CISA has published an ICS advisory warning that eight B&R Industrial Automation product lines ship with a vulnerable version of XZ Utils, the widely used open-source data-compression library. Successful exploitation of the flaw could allow an unauthenticated remote attacker to crash the affected device or corrupt memory data.

The Vulnerability

The issue is tracked as CVE-2025-31115 and carries a CVSS v3.1 base score of 7.5 (HIGH). It resides in the multithreaded .xz decoder inside liblzma, present in XZ Utils versions 5.3.3alpha through 5.8.0. When the lzma_stream_decoder_mt function processes malformed input, a race condition within a thread (CWE-366) can trigger heap use-after-free behavior or a write to a null-pointer-plus-offset address. The net effect is at minimum a process crash and potentially broader memory corruption.

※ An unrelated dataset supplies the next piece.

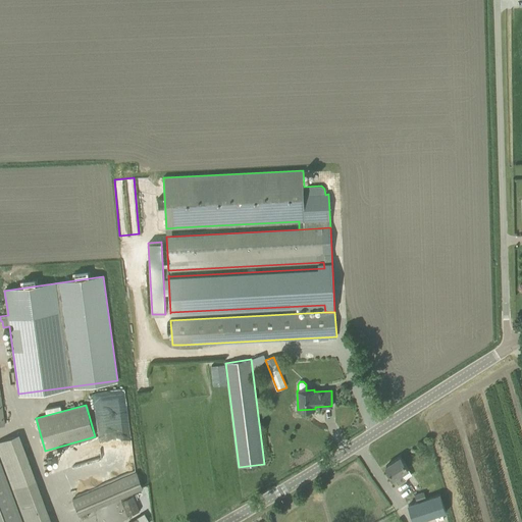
[(0,454),(24,521),(51,521),(18,434),(0,440),(0,454)]
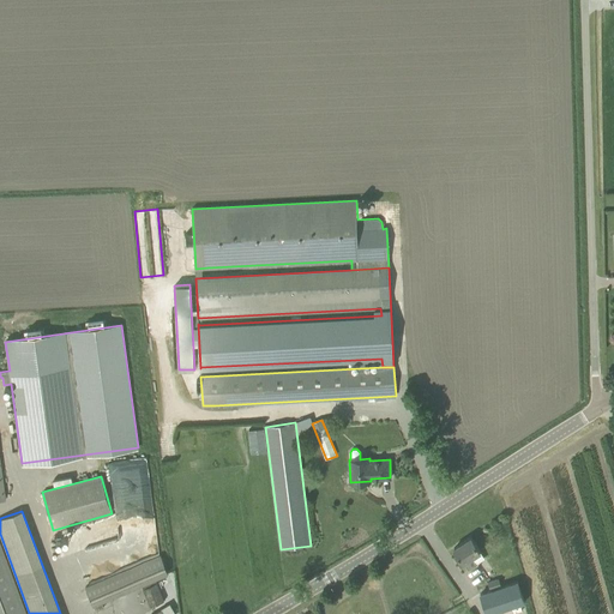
[(481,552),(471,537),(453,548),(469,571),(476,566),(471,558),(481,552)]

The underlying XZ Utils bug was fixed upstream in version 5.8.1, with patches also committed to the v5.4, v5.6, and v5.8 stable branches. B&R has integrated those fixes into updated Terminal OS firmware for each affected product.

Affected Products

  • PPC3100: versions below 1.8.1
  • C50: versions below 1.8.0
  • C80: versions below 1.8.0
  • FT50: versions below 1.8.1
  • MT50: versions below 1.8.1
  • T30: versions below 1.8.0
  • T80: versions below 1.8.0
  • T50: versions below 1.8.1

All affected models are deployed worldwide and fall within critical manufacturing infrastructure. The vulnerability is remotely exploitable over the network with no authentication or user interaction required.

Remediation and Mitigations

B&R recommends applying the corrected firmware at the earliest opportunity. Installation and version-identification procedures are documented in each product’s user manual. The vulnerability was publicly disclosed prior to this advisory, though B&R reports no known active exploitation at the time of publication.

CISA advises operators to take the following additional steps while patching is underway:

  • Remove ICS devices from direct internet exposure and place them behind firewalls with minimal open ports.
  • Isolate control system networks from corporate business networks.
  • Use VPNs for any required remote access, ensuring VPN software is kept current.

ABB PSIRT reported the vulnerability to CISA.